The Halifax Boys Honour Choir (HBHC) is having a fundraiser to help raise money for their upcoming trip to MusicFest Canada, a “by invitation only” Canadian music festival, in Toronto.  The choir won their invite after receiving Gold Standings at the Rotary Music Festival, in Newfoundland, in 2013 and are very excited to have the opportunity to compete at this prestigious festival with top performers from all across the country.

The fundraiser is with JK Apparel – the coolest leggings ever!  Come and pick up a pair of super funky leggings and support these boys in this amazing experience!  $5 from every pair sold will go directly to the choir.  Another bonus…the event is being held at Joelee’s Cafe, a great local coffee shop, on Dutch Village Rd, in Halifax.  Shop, support the HBHC, while enjoying a java and perhaps a yummy treat!

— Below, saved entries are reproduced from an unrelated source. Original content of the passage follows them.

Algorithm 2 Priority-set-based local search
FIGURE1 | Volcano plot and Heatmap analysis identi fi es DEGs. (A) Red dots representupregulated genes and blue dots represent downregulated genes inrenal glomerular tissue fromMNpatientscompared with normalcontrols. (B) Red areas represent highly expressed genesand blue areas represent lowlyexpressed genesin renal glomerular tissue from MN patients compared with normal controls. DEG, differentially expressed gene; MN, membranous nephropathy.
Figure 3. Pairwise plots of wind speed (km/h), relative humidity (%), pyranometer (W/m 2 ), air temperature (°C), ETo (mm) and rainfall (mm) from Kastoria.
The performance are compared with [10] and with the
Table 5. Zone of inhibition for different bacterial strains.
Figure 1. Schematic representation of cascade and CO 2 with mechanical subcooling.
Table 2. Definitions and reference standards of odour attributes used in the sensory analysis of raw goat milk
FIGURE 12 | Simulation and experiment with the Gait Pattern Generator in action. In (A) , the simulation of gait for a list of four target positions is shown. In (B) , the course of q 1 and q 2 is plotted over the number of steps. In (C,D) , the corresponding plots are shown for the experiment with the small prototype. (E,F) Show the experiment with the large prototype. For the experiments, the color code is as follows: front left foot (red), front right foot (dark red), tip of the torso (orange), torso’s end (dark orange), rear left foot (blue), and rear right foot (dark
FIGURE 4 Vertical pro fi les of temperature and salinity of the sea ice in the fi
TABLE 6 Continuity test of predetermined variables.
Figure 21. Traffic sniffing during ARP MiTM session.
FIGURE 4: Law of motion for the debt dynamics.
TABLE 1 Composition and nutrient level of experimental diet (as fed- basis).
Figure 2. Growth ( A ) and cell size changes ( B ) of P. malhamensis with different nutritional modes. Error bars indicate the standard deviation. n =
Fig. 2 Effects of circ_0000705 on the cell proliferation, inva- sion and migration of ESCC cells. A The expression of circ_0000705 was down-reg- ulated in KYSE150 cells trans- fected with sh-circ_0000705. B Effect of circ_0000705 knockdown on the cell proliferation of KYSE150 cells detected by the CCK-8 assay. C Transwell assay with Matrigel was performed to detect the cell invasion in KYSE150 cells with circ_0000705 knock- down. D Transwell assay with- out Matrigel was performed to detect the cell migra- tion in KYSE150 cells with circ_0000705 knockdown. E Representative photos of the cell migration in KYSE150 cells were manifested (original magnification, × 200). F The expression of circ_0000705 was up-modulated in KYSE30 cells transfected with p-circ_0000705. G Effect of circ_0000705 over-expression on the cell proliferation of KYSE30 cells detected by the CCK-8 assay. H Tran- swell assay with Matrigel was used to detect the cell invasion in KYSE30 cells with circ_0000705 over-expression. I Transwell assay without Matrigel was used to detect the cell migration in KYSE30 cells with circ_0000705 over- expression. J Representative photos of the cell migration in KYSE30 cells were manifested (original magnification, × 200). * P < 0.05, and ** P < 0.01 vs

Where:  Joelee’s Cafe, 3471 Dutch Village Rd, Halifax

When:  Saturday, April 25th, 11:00-1:00pm

Legging Info:

“One size” – fits up to ladies size 8-10, $25

“Curvy” – fits up to approximately ladies size 16, $30

**CASH ONLY**

(Scotiabank right across the street  😀 )

Please pass on the information to anyone you think would be interested.  Bring a friend, your mom, your daughter and help the Halifax Boys Honor Choir raise the money they need to get to MusicFest Canada!